If you play their game, with their rules, you have already lost.

That sounds great on paper, but means utterly nothing meaningful in the real world. In the end you have to engage everyday people on kind of the communication that originates from the Creationists, even if that means taking it apart by whatever means necessary. Ridiculing rhetoric like "Darwinism" legitimizes it only enough to take it apart. If that means a satirical blog gets set up somewhere in the UK, then that's the least of the tactics needed to fight this war.

And make no mistake: This is a cultural war. This is a fight over ideas, and the ideas about the way we develop ideas, that are influential to the next generation of leaders in all fields, all walks of life, across the country and around the world. We have serious problems to deal with as a collective species, and this is just not the time or place for childish, monotheistic, irrational notions about reality.

And in any case, a satirical blog from Charles Darwin certainly doesn't legitimize Creationism in any way, shape or form. People with a high school education already connect Darwin with ideas about evolution, which is perfectly legitimate, historically speaking. If we rational people needed to invoke the history of Issac Newton to defend the notion of gravity, then I'd cheer that on, too, as not only necessary but Good for the species.
posted by Blazecock Pileon at 8:22 PM on April 29, 2008 [6 favorites]

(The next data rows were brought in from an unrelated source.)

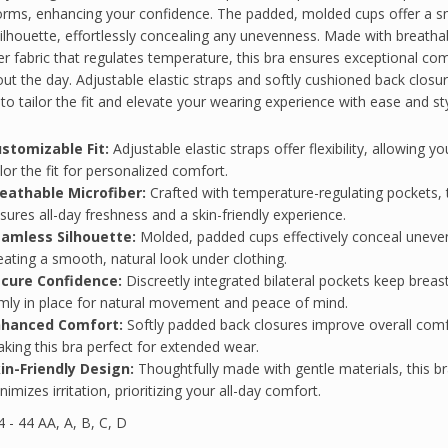
orms, enhancing your confidence. The padded, molded cups offer a 
silhouette, effortlessly concealing any unevenness. Made with breatha
er fabric that regulates temperature, this bra ensures exceptional co
ut the day. Adjustable elastic straps and softly cushioned back closu
 to tailor the fit and elevate your wearing experience with ease and sty
stomizable Fit:
Adjustable elastic straps offer flexibility, allowing yo
ilor the fit for personalized comfort.
eathable Microfiber:
Crafted with temperature-regulating pockets, t
sures all-day freshness and a skin-friendly experience.
amless Silhouette:
Molded, padded cups effectively conceal uneve
eating a smooth, natural look under clothing.
cure Confidence:
Discreetly integrated bilateral pockets keep breas
rmly in place for natural movement and peace of mind.
nhanced Comfort:
Softly padded back closures improve overall comf
king this bra perfect for extended wear.
in-Friendly Design:
Thoughtfully made with gentle materials, this b
nimizes irritation, prioritizing your all-day comfort.
 - 44 AA, A, B, C, D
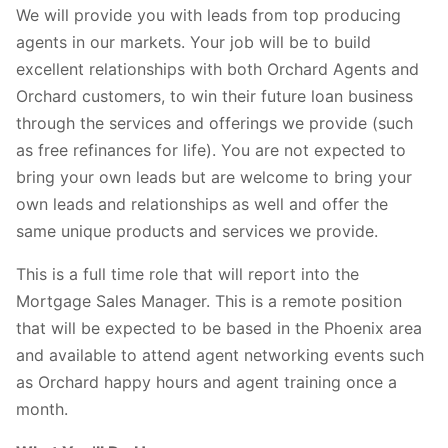
We will provide you with leads from top producing
agents in our markets. Your job will be to build
excellent relationships with both Orchard Agents and
Orchard customers, to win their future loan business
through the services and offerings we provide (such
as free refinances for life). You are not expected to
bring your own leads but are welcome to bring your
own leads and relationships as well and offer the
same unique products and services we provide.
This is a full time role that will report into the
Mortgage Sales Manager. This is a remote position
that will be expected to be based in the Phoenix area
and available to attend agent networking events such
as Orchard happy hours and agent training once a
month.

It isn't about Darwin. Let me quote a fellow MeFi (I copied/pasted the text, but forgot to favorite, so I can't find and credit the original author - apologies):
both sides are invested in other questions: can homosexuals kiss in public, or can we keep those faggots in their place? Can mixed-race couples marry and conduct themselves in public, or can we stop this mongrelizing? Can women make a career outside the home without social or legal reprisal, or can we make them be housewives like the lord intended? Should young single women be able to get contraceptives, or is that for little whores? People react strongly because this is yet another push from a group that has been on the wrong side of every social issue of significance for the past 100 years.

And I think we should call them out for that, not their shitty understanding of biology.
And if a sill fake weblog helps - I'm all for it. After all, "Fake Steve Jobs" is pretty popular as well...
posted by DreamerFi at 10:14 PM on April 29, 2008


Hmm. It's a nice idea, but they haven't put much effort into it stylistically: as if Darwin, whose writing style is readily available online, would come out sounding like some Estuary wide boy with "Anyway, one evening I looked up to see a certain Mr Stein gawping at me". Pardon the self-link, but a few years back I co-wrote a similar column, Difference of Opinion, that did the same with computing and Charles Babbage and Ada Lovelace.
posted by raygirvan at 1:47 AM on April 30, 2008


Resurrection will be Charles Darwin's undoing.